The problem does not show up on little endian machines because the above backup is from a little endian machine and thus the 'Twiddle' function will detect that by checking "m_hostByteOrder" and return immediately without doing anything.

When running on big endian machine 'Twiddle' will try to swap the byte order of the  "attr_data" union, which has previously been set to NULL through the "void_value" pointer.
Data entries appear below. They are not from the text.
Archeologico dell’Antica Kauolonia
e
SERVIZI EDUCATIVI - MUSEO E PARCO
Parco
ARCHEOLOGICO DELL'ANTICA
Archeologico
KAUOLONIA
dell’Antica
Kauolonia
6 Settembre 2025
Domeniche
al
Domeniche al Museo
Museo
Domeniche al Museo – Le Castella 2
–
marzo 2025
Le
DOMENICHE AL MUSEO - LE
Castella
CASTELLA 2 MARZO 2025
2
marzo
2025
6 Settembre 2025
Suggest that we don't call 'Twiddle' when data is NULL and there is nothing to do as well as adding asserts in 'Twiddle' to detect the problem on any platform.
[2 Apr 2009 15:08] Jonas Oreland
super magnus,
ok to push (what ever you do) since explanation is great
[2 Apr 2009 18:20] Bugs System
A patch for this bug has been committed. After review, it may
be pushed to the relevant source trees for release in the next
version. You can access the patch from:

  http://lists.mysql.com/commits/71232
[2 Apr 2009 18:44] Bugs System
Pushed into 5.1.32-ndb-6.3.24 (revid:magnus.blaudd@sun.com-20090402182917-iiiqfx7uf2g89y2a) (version source revid:magnus.blaudd@sun.com-20090402182917-iiiqfx7uf2g89y2a) (merge vers: 5.1.32-ndb-6.3.24) (pib:6)
[2 Apr 2009 19:05] Bugs System
Pushed into 5.1.32-ndb-7.0.5 (revid:magnus.blaudd@sun.com-20090402185252-ohj110mutolxd2x4) (version source revid:magnus.blaudd@sun.com-20090402185252-ohj110mutolxd2x4) (merge vers: 5.1.32-ndb-7.0.5) (pib:6)
[13 Apr 2009 16:16] Jon Stephens
Documented bugfix in the NDB-6.3.24 and 7.0.5 changelogs as follows:

        ndb_restore crashed when trying to restore a backup made to a
        MySQL Cluster running on a platform having different endianness
        from that on which the original backup was taken.